How to Create Customized NumPy Builds for Specific Needs

Updated: January 23, 2024 By: Guest Contributor Post a comment

Introduction

NumPy is an essential library for scientific computing in Python, offering a powerful array object and tools for integrating C, C++, and Fortran code. However, as you delve into more specialized areas, the generic built-in functionality may not fully address your needs. There may be scenarios where you want to optimize for specific hardware, strip away unnecessary parts to reduce size, or add custom functionality. This tutorial will guide you through creating your own customized NumPy builds.

Prerequisites

Before we start, make sure you have the following:

  • A working installation of Python 3.
  • Pip – Python’s package installer.
  • A C compiler compatible with your platform, like gcc on Linux or MSVC on Windows.
  • Knowledge of how to navigate and execute commands in your shell of choice.
  • Basic knowledge about NumPy and Python.

If you’re missing any of the above, be sure to install them and familiarize yourself with the basics before proceeding.

Forking and Cloning the NumPy Repository

The first step in creating a customized build is to fork and clone the NumPy repository:

git clone https://github.com/numpy/numpy.git cd numpy

Forking the repository gives you your own copy, allowing you to make changes without affecting the original codebase.

Understanding the NumPy Build System

NumPy uses a configuration system based on Python scripts and the distutils package to facilitate the build process. It allows for customization and extension of build options.

Core components of NumPy’s build system:

  1. Distutils: NumPy’s build system relies heavily on distutils. This module offers support for building and installing additional modules into a Python installation. In the case of NumPy, distutils is used to compile the core C and Fortran code that NumPy relies on for high-performance numerical processing.
  2. Python Scripts: The build process is orchestrated by Python scripts. These scripts are responsible for defining the build configuration, including specifying compiler flags, linking libraries, and other build parameters. This approach leverages Python’s scripting capabilities to create a flexible and extendable build environment.
  3. Configuration Files: NumPy utilizes configuration files (usually written in Python) that define various aspects of the build process. These files allow for the customization of compile-time options, enabling NumPy to be tailored to different system environments and requirements.
  4. Extension Modules: NumPy extends Python’s capabilities by including extension modules written in C and Fortran. These modules are compiled during the build process and are integral for performance-critical operations. The build system ensures that these modules are properly compiled and linked to the necessary libraries.
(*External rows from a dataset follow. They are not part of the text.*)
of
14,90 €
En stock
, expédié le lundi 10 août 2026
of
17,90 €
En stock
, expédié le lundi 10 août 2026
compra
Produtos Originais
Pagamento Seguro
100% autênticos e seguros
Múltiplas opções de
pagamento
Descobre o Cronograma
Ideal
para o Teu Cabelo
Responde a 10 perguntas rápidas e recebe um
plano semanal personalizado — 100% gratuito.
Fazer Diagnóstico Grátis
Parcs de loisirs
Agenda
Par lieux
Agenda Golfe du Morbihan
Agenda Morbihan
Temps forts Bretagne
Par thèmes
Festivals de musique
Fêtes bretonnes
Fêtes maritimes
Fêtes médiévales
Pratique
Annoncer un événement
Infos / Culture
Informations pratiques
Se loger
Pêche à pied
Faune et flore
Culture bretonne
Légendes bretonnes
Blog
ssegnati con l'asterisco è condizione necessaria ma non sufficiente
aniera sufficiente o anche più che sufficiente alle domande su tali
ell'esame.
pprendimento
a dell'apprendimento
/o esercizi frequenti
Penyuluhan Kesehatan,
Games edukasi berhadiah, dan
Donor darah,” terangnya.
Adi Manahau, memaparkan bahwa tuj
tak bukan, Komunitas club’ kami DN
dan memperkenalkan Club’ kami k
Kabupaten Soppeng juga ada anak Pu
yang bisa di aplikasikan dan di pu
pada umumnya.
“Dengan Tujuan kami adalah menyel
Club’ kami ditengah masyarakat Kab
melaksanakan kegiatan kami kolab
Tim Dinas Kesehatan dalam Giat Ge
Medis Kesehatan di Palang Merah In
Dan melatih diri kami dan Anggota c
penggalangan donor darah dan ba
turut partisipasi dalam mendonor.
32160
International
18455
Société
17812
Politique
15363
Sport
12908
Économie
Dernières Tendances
Customizing the Build Configuration

Here’s how you can customize the build configuration:

  • Use the file site.cfg to specify paths to libraries and include files if you’re linking against optimized versions of BLAS or LAPACK.
  • Modify numpy/distutils/system_info.py to adjust the discovery process of various libraries and system features.
  • Add or remove functionality by modifying corresponding Python files and C source files accordingly.
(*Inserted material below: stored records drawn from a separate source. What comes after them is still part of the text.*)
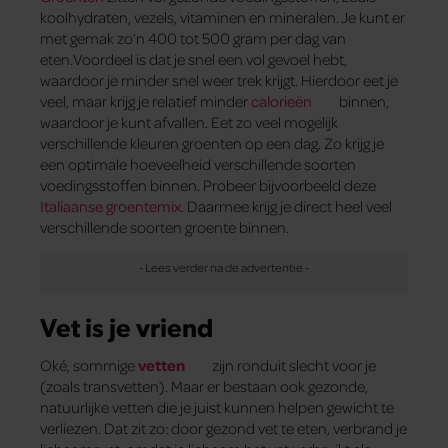
koolhydraten, vezels, vitaminen en mineralen. Je kunt er
met gemak zo’n 400 tot 500 gram per dag van
eten.Voordeel is dat je snel een vol gevoel hebt,
waardoor je minder snel weer trek krijgt. Hierdoor eet je
veel, maar krijg je relatief minder
calorieën
binnen,
waardoor je kunt afvallen. Eet zo veel mogelijk
verschillende kleuren groenten op een dag. Zo krijg je
een optimale hoeveelheid verschillende soorten
voedingsstoffen binnen. Probeer bijvoorbeeld deze
Italiaanse groentemix
. Daarmee krijg je direct heel veel
verschillende soorten groente binnen.
Vet is je vriend
Oké, sommige
vetten
zijn ronduit slecht voor je
(zoals transvetten). Maar er bestaan ook gezonde,
natuurlijke vetten die je juist kunnen helpen gewicht te
verliezen. Dat zit zo: door gezond vet te eten, verbrand je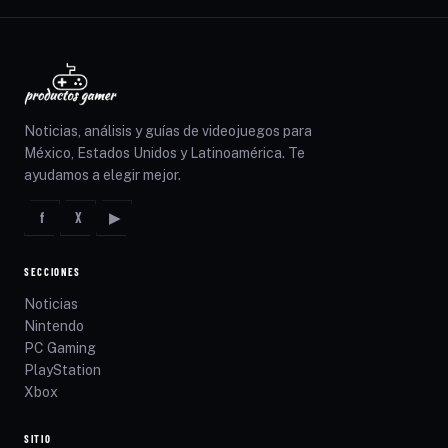
Noticias, análisis y guías de videojuegos para
México, Estados Unidos y Latinoamérica. Te
ayudamos a elegir mejor.
f
X
▶
SECCIONES
Noticias
Nintendo
PC Gaming
PlayStation
Xbox
SITIO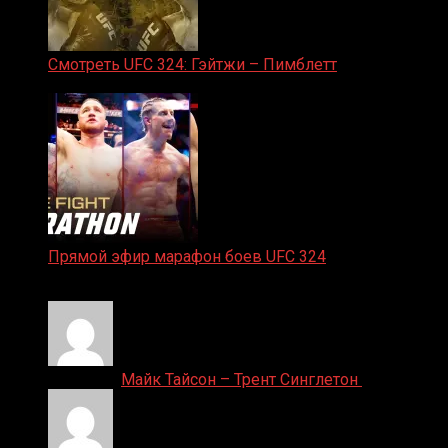
Смотреть UFC 324: Гэйтжи – Пимблетт
24.01.2026
Прямой эфир марафон боев UFC 324
24.01.2026
Денис on
Майк Тайсон – Трент Синглетон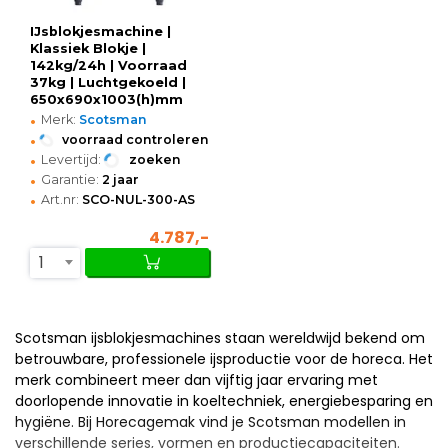
IJsblokjesmachine |
Klassiek Blokje |
142kg/24h | Voorraad
37kg | Luchtgekoeld |
650x690x1003(h)mm
•
Merk:
Scotsman
•
voorraad controleren
•
Levertijd:
zoeken
•
Garantie:
2 jaar
•
Art.nr:
SCO-NUL-300-AS
4.787,-
1
Scotsman ijsblokjesmachines staan wereldwijd bekend om
betrouwbare, professionele ijsproductie voor de horeca. Het
merk combineert meer dan vijftig jaar ervaring met
doorlopende innovatie in koeltechniek, energiebesparing en
hygiëne. Bij Horecagemak vind je Scotsman modellen in
verschillende series, vormen en productiecapaciteiten.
Example: Disabling Unused Modules

Save resources by disabling modules you don’t need. Comment out the corresponding lines in numpy/lib/setup.py:

# config.add_subpackage('random') # config.add_subpackage('fft')
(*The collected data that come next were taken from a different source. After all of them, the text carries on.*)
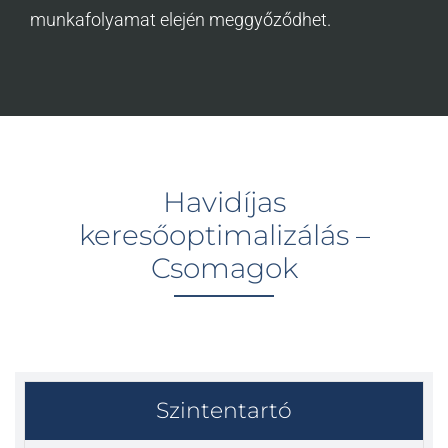
munkafolyamat elején meggyőződhet.
Havidíjas
keresőoptimalizálás –
Csomagok
Szintentartó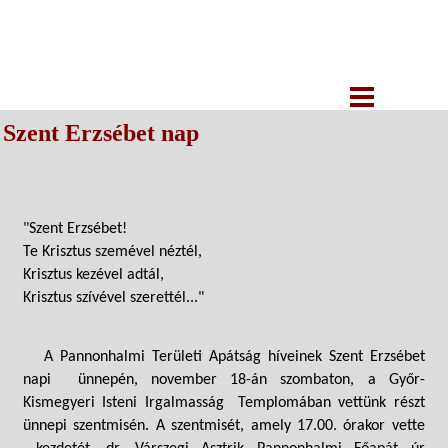
Szent Erzsébet nap
"Szent Erzsébet!
Te Krisztus szemével néztél,
Krisztus kezével adtál,
Krisztus szívével szerettél..."
A Pannonhalmi Területi Apátság híveinek Szent Erzsébet
napi ünnepén, november 18-án szombaton, a Győr-
Kismegyeri Isteni Irgalmasság Templomában vettünk részt
ünnepi szentmisén. A szentmisét, amely 17.00. órakor vette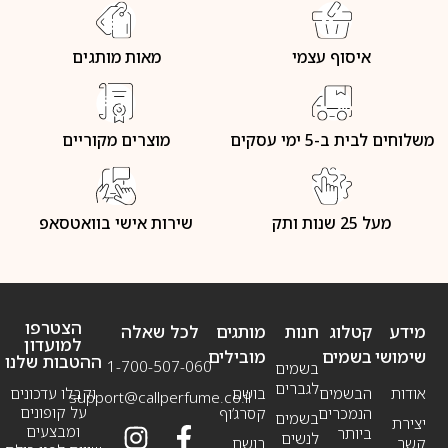
איסוף עצמי
מאות מותגים
משלוחים לבית ב-5 ימי עסקים
מוצרים מקוריים
מעל 25 שנות ותק
שירות אישי בוואטסאפ
הצטרפו
מידע
קטלוג
חנות
מותגים
לכל שאלה
למועדון
שימושי
בשמים
מובילים
ההטבות שלנו
1-700-507-060
בשמים
לגברים
אודות
הבשמים
בושם
וקבלו עדכונים
support@callperfume.co.il
על קופונים
הנמכרים
קסרג’וף
בשמים
יצירת
ומבצעים
ביותר
לנשים
קשר
בושם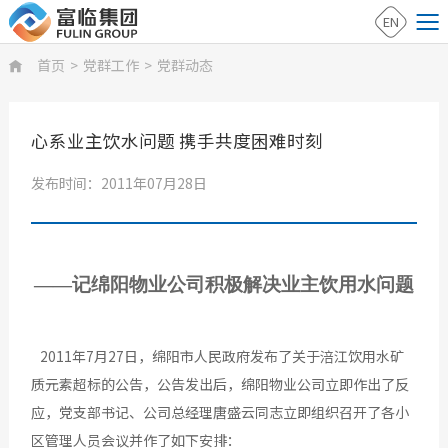
EN
首页
>
党群工作
>
党群动态

心系业主饮水问题 携手共度困难时刻
发布时间：2011年07月28日
——记绵阳物业公司积极解决业主饮用水问题
2011年7月27日，绵阳市人民政府发布了关于涪江饮用水矿
质元素超标的公告，公告发出后，绵阳物业公司立即作出了反
应，党支部书记、公司总经理唐盛云同志立即组织召开了各小
区管理人员会议并作了如下安排：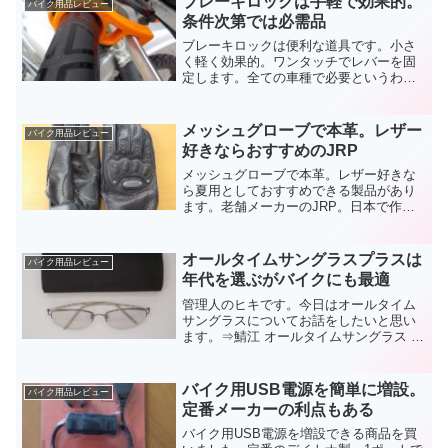
ブレーキロックは手軽で効果的。
バイク用品レビュー
電熱インソールはおすすめですよ。
条件次第では必需品
ブレーキロックは便利な道具です。小さ
く軽く効果的。ワンタッチでレバーを固
定します。全ての車種で必要というわけ
ではないですが、対象バイクは幅広いで
す。日常使いもメンテナンスにも欲しい
場面が出てきます。安いですからブレー
メッシュグローブで本革。レザー
バイク用品レビュー
キロックを試してみませんか？
好きならおすすめのJRP
メッシュグローブで本革。レザー好きな
ら夏用としておすすめできる製品があり
ます。老舗メーカーのJRP。日本で作ら
れているので品質も問題なし。その分ち
ょっとお高いですが、手入れをしっかり
すれば長く使えます。メッシュグローブ
オールタイムサングラスプラスは
バイク用品レビュー
も本革なら安全性もありますよ。
年代を選ぶがバイクにも最適
管理人のヒキです。今日はオールタイム
サングラスについてお話をしたいと思い
ます。⇒鯖江 オールタイムサングラス チ
タンプラス 度付きサングラス 紫外線対策
日本製 乾レンズ見た目は普通の眼鏡です
がレンズになっているのはごく一部。下
バイク用USB電源を簡単に増設。
バイク用品レビュー
の内側あたり...
定番メーカーの利点もある
バイク用USB電源を増設できる商品を買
Optimizing for Specific Hardware

Customization can also mean optimizing for specific hardware. Here’s how to target certain CPU features:

python setup.py build_ext --define-flags="-march=native"

This tells the compiler to optimize for the CPU of the build machine. Replace -march with the specific architecture of your target platform if you’re not building on it directly.

Adding Custom Modules to NumPy

To add a custom module to NumPy, create a new directory inside the numpy folder:

mkdir numpy/my_module touch numpy/my_module/__init__.py

Place your new module’s code inside my_module, ensuring any C extensions are properly set up in a setup.py file within the same directory.

Example: A Simple Custom Module

Create a new file numpy/my_module/my_function.py:

def custom_add(a, b): return a + b

Update numpy/my_module/__init__.py:

from .my_function import custom_add __all__ = ['custom_add']

Now you can access this function within NumPy:

import numpy as np print(np.my_module.custom_add(2, 3))

Output:

5

Testing Your Custom Build

Make sure your customized build works as expected. Run NumPy’s extensive test suite to catch any issues:

python runtests.py -v

Look for failed tests and address the underlying issues before you consider your custom build stable.

Building NumPy Wheels

Finally, to distribute your customized build, package it into wheel files:

python setup.py bdist_wheel

These wheel files can be installed using pip on compatible systems.

In complex scenarios, consider tools like Docker or other containerization technologies to distribute your NumPy build within a controlled environment, guaranteeing compatibility and consistent behavior across different systems.

Conclusion

Creating a customized NumPy build allows you to tailor the library to your specific needs. Whether optimizing performance, reducing package size, or including custom functionality, with the guidelines provided, you can confidently modify and build NumPy to fulfill your unique requirements.